Beginning with the line that contains "Jadwiga Wiśniewska", retype the entries below exactly, ending with the line that contains "market, and enterprise teams to maximize". Leave out any pictures.

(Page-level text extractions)
[Start of Attachment]
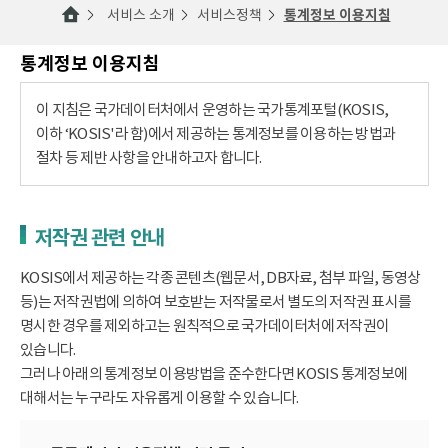
서비스 소개
서비스정책
통계정보 이용지침
통계정보 이용지침
이 지침은 국가데이터처에서 운영하는 국가통계포털(KOSIS,
이하 ‘KOSIS'라 함)에서 제공하는 통계정보를 이용하는 방법과
절차 등 제반 사항을 안내하고자 합니다.
저작권 관련 안내
KOSIS에서 제공하는 각종 콘텐츠(웹문서, DB자료, 첨부 파일, 동영상
등)는 저작권법에 의하여 보호받는 저작물로서 별도의 저작권 표시를
명시한 경우를 제외하고는 원칙적으로 국가데이터처에 저작권이
있습니다.
그러나 아래의 통계정보 이용방법을 준수한다면 KOSIS 통계정보에
대해서는 누구라도 자유롭게 이용할 수 있습니다.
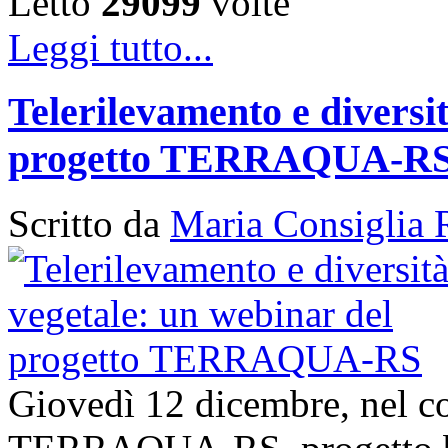
Letto
29099
volte
Leggi tutto...
Telerilevamento e diversi
progetto TERRAQUA-R
Scritto da
Maria Consiglia 
Giovedì 12 dicembre, nel con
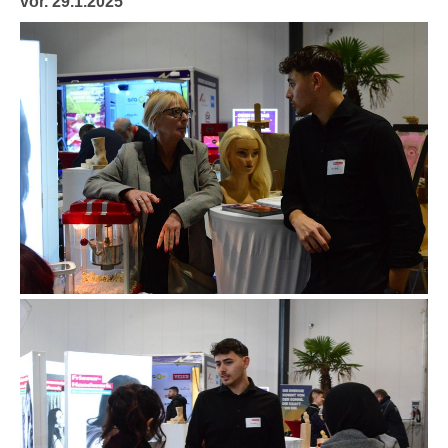
vor. 29.1.2025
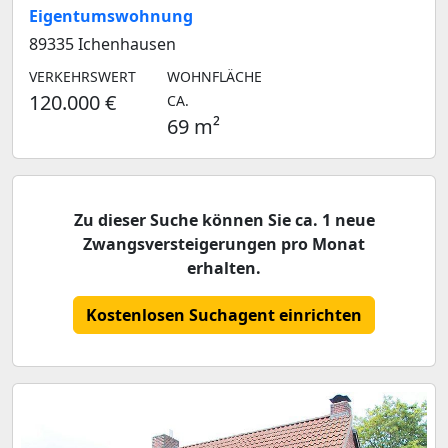
Eigentumswohnung
89335 Ichenhausen
VERKEHRSWERT
WOHNFLÄCHE
120.000 €
CA.
69 m²
Zu dieser Suche können Sie ca. 1 neue
Zwangsversteigerungen pro Monat
erhalten.
Kostenlosen Suchagent einrichten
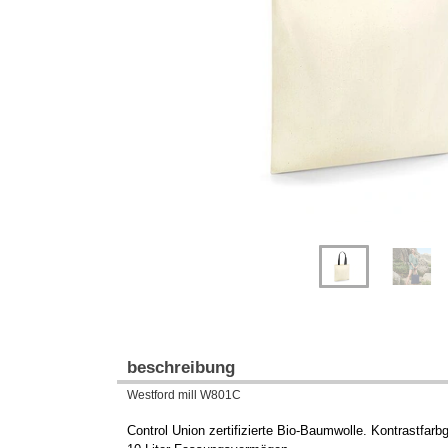
Previous
Next
beschreibung
Westford mill W801C
Control Union zertifizierte Bio-Baumwolle. Kontrastfar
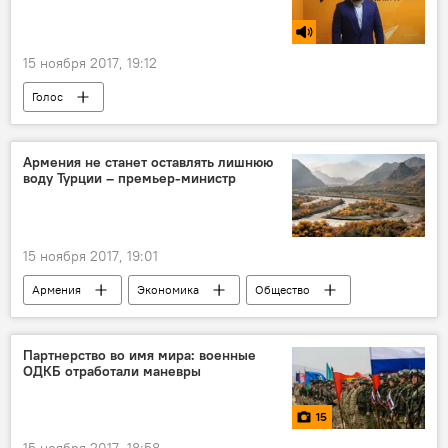
15 ноября 2017, 19:12
Голос
Армения не станет оставлять лишнюю
воду Турции – премьер-министр
15 ноября 2017, 19:01
Армения
Экономика
Общество
Политика
Партнерство во имя мира: военные
ОДКБ отработали маневры
15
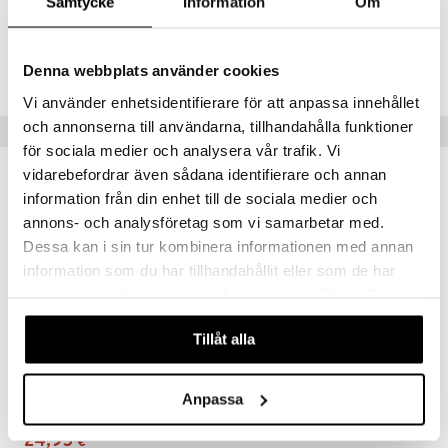
justusvoide
Samtycke
Information
Om
kipuna
Tuotenumero
teri
CG208-P8-1-XX-XX
Denna webbplats använder cookies
siväri
Vi använder enhetsidentifierare för att anpassa innehållet
och annonserna till användarna, tillhandahålla funktioner
Vinkkejä sinulle
mänrajauskynät
för sociala medier och analysera vår trafik. Vi
vidarebefordrar även sådana identifierare och annan
information från din enhet till de sociala medier och
annons- och analysföretag som vi samarbetar med.
Dessa kan i sin tur kombinera informationen med annan
information som du har tillhandahållit eller som de har
samlat in när du har använt deras tjänster. Du godkänner
våra cookies vid fortsatt användande av vår webbplats.
Tillåt alla
13252-2006 DREAM Hair Accessory
Anpassa
PILGRIM
24,95
€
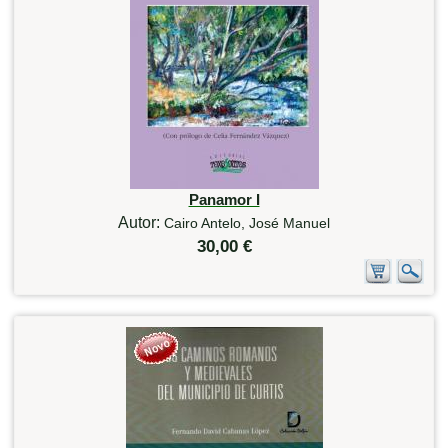
Panamor I
Autor:
Cairo Antelo, José Manuel
30,00 €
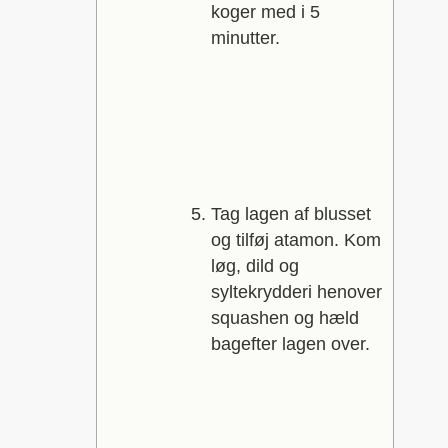
koger med i 5
minutter.
Tag lagen af blusset
og tilføj atamon. Kom
løg, dild og
syltekrydderi henover
squashen og hæld
bagefter lagen over.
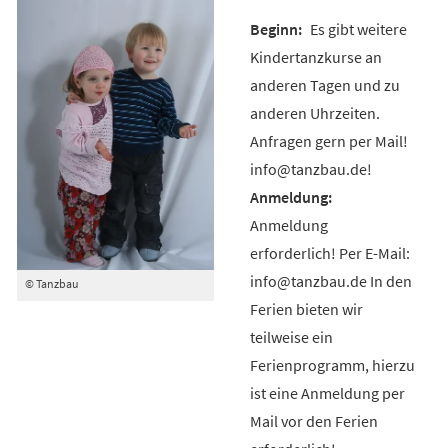
Es gibt weitere
Kindertanzkurse an
anderen Tagen und zu
anderen Uhrzeiten.
Anfragen gern per Mail!
info@tanzbau.de!
Anmeldung
erforderlich! Per E-Mail:
info@tanzbau.de In den
© Tanzbau
Ferien bieten wir
teilweise ein
Ferienprogramm, hierzu
ist eine Anmeldung per
Mail vor den Ferien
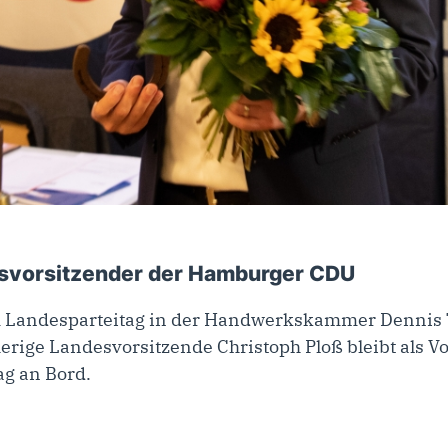
. April 2023
es­vorsitzender der Hamburger CDU
m Landesparteitag in der Handwerkskammer Dennis 
erige Landesvorsitzende Christoph Ploß bleibt als 
g an Bord.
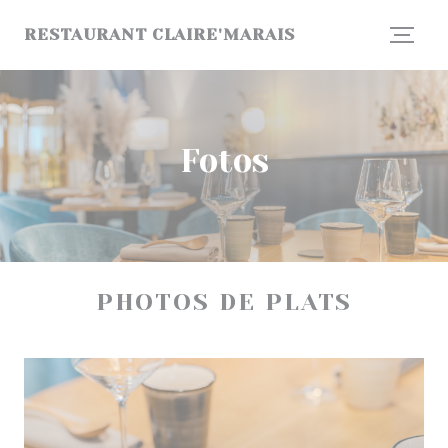
Painel de Gerenciamento de Cookies
RESTAURANT CLAIRE'MARAIS
Fotos
PHOTOS DE PLATS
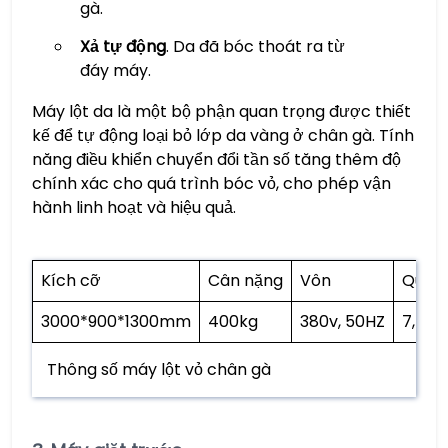
gà.
Xả tự động
. Da đã bóc thoát ra từ
đáy máy.
Máy lột da là một bộ phận quan trọng được thiết
kế để tự động loại bỏ lớp da vàng ở chân gà. Tính
năng điều khiển chuyển đổi tần số tăng thêm độ
chính xác cho quá trình bóc vỏ, cho phép vận
hành linh hoạt và hiệu quả.
Kích cỡ
Cân nặng
Vôn
Quyền
3000*900*1300mm
400kg
380v, 50HZ
7,5kw
Thông số máy lột vỏ chân gà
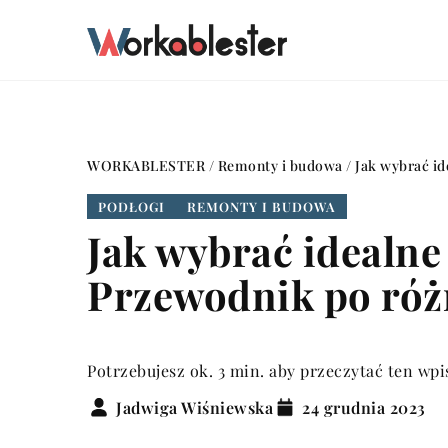
WORKABLESTER
/
Remonty i budowa
/
Jak wybrać id
PODŁOGI
REMONTY I BUDOWA
Jak wybrać idealn
Przewodnik po różn
Potrzebujesz ok. 3 min. aby przeczytać ten wpi
Jadwiga Wiśniewska
24 grudnia 2023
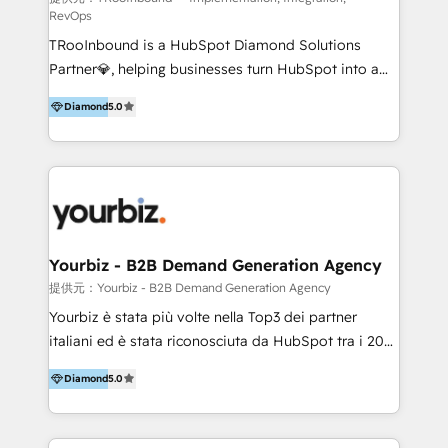
RevOps
Productos
TRooInbound is a HubSpot Diamond Solutions
Partner💎, helping businesses turn HubSpot into a
scalable growth engine. We work with startups, mid-
Diamond
5.0
market, and enterprise teams to maximize
HubSpot’s full potential through: 💎HubSpot Audits,
Management & Optimization 💎RevOps-powered
HubSpot Onboarding & CRM Implementation 💎
Brand Development, Growth Strategy, AI SEO &
Performance Marketing 💎Data Migration & Custom
Integrations 💎Go-To-Market (GTM) Strategies &
Yourbiz - B2B Demand Generation Agency
Account-Based Marketing 💎CMS Development &
提供元：Yourbiz - B2B Demand Generation Agency
Conversion-Focused Websites With a 5.0⭐average
Yourbiz è stata più volte nella Top3 dei partner
rating and 140+ verified client reviews on the
italiani ed è stata riconosciuta da HubSpot tra i 20
HubSpot Ecosystem, TRooInbound is trusted by
migliori partner EMEA per la gestione del cliente.
businesses globally for consistent delivery and high
Diamond
5.0
Stiamo accompagnando oltre 100 aziende nella
client satisfaction. With deep HubSpot expertise and
digitalizzazione e ottimizzazione dei processi di
a focus on performance, we build systems that scale
marketing e vendita. Il nostro metodo DAM è stato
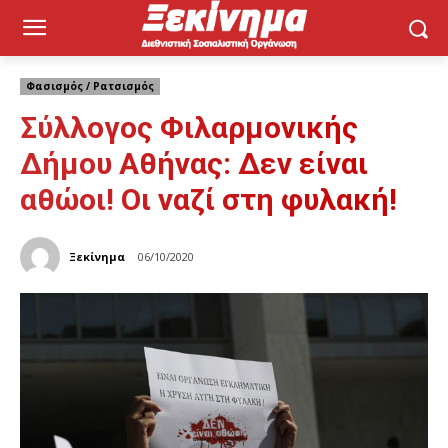
Φασισμός / Ρατσισμός
Σύλλογος Φιλαρμονικής
Δήμου Αθήνας: Δεν είναι
αθώοι! Οι ναζί στη φυλακή!
Ξεκίνημα
06/10/2020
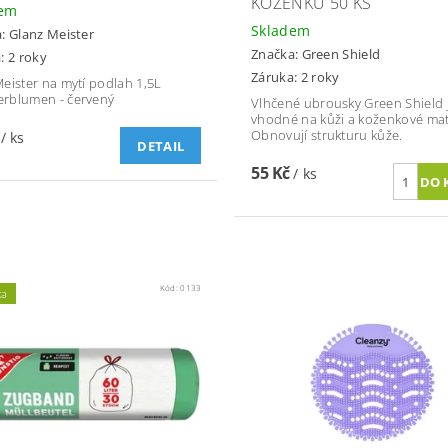
KOŽENKU 50 KS
dem
Skladem
a:
Glanz Meister
Značka:
Green Shield
: 2 roky
Záruka: 2 roky
eister na mytí podlah 1,5L
rblumen - červený
Vlhčené ubrousky Green Shield 
vhodné na kůži a koženkové mate
č
Obnovují strukturu kůže.
/ ks
DETAIL
55 Kč
/ ks
Kód:
0133
ka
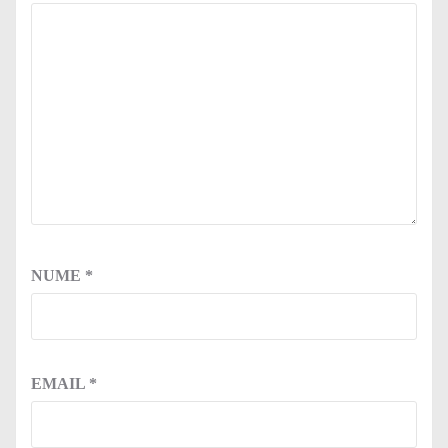
NUME
*
EMAIL
*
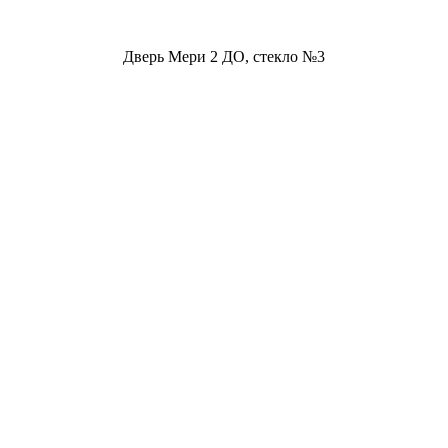
Дверь Мери 2 ДО, стекло №3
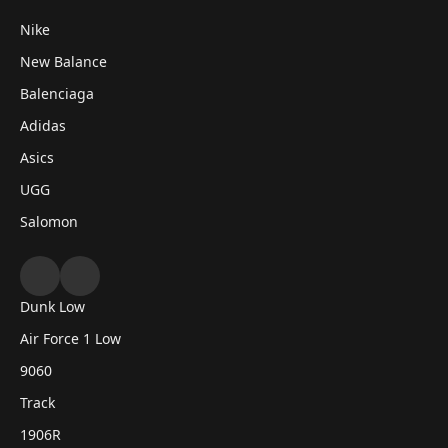
Nike
New Balance
Balenciaga
Adidas
Asics
UGG
Salomon
Dunk Low
Air Force 1 Low
9060
Track
1906R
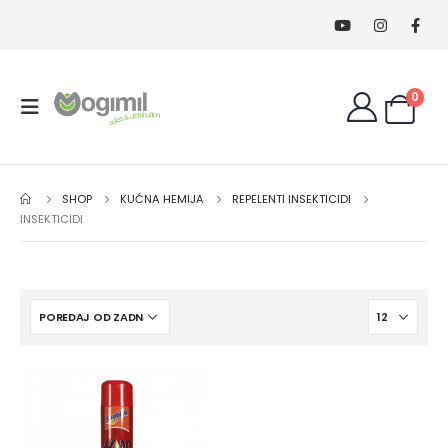
0
SHOP
KUĆNA HEMIJA
REPELENTI INSEKTICIDI
INSEKTICIDI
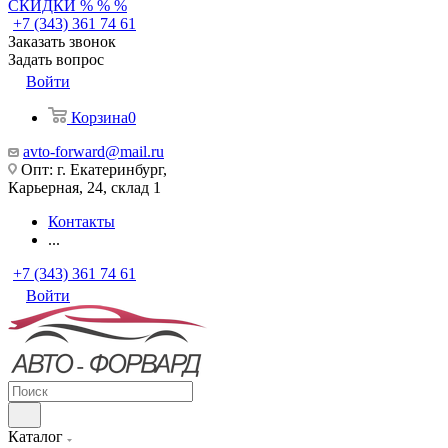
СКИДКИ % % %
+7 (343) 361 74 61
Заказать звонок
Задать вопрос
Войти
Корзина
0
avto-forward@mail.ru
Опт: г. Екатеринбург,
Карьерная, 24, склад 1
Контакты
...
+7 (343) 361 74 61
Войти
Каталог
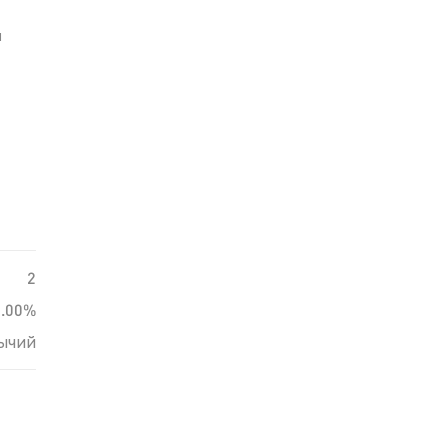
й
2
0.00%
ычий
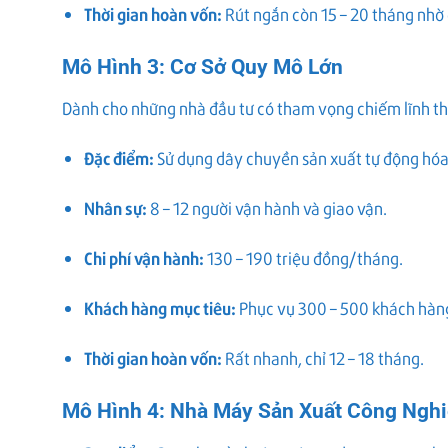
Thời gian hoàn vốn:
Rút ngắn còn 15 – 20 tháng nhờ
Mô Hình 3: Cơ Sở Quy Mô Lớn
Dành cho những nhà đầu tư có tham vọng chiếm lĩnh th
Đặc điểm:
Sử dụng dây chuyền sản xuất tự động hóa
Nhân sự:
8 – 12 người vận hành và giao vận.
Chi phí vận hành:
130 – 190 triệu đồng/tháng.
Khách hàng mục tiêu:
Phục vụ 300 – 500 khách hàn
Thời gian hoàn vốn:
Rất nhanh, chỉ 12 – 18 tháng.
Mô Hình 4: Nhà Máy Sản Xuất Công Ngh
[End of Attachment]
#### SOLUTION:
Jadwiga Wiśniewska
24 grudnia 2023
RevOps
Productos
TRooInbound is a HubSpot Diamond Solutions
Partner💎, helping businesses turn HubSpot into a
scalable growth engine. We work with startups, mid-
Diamond
5.0
market, and enterprise teams to maximize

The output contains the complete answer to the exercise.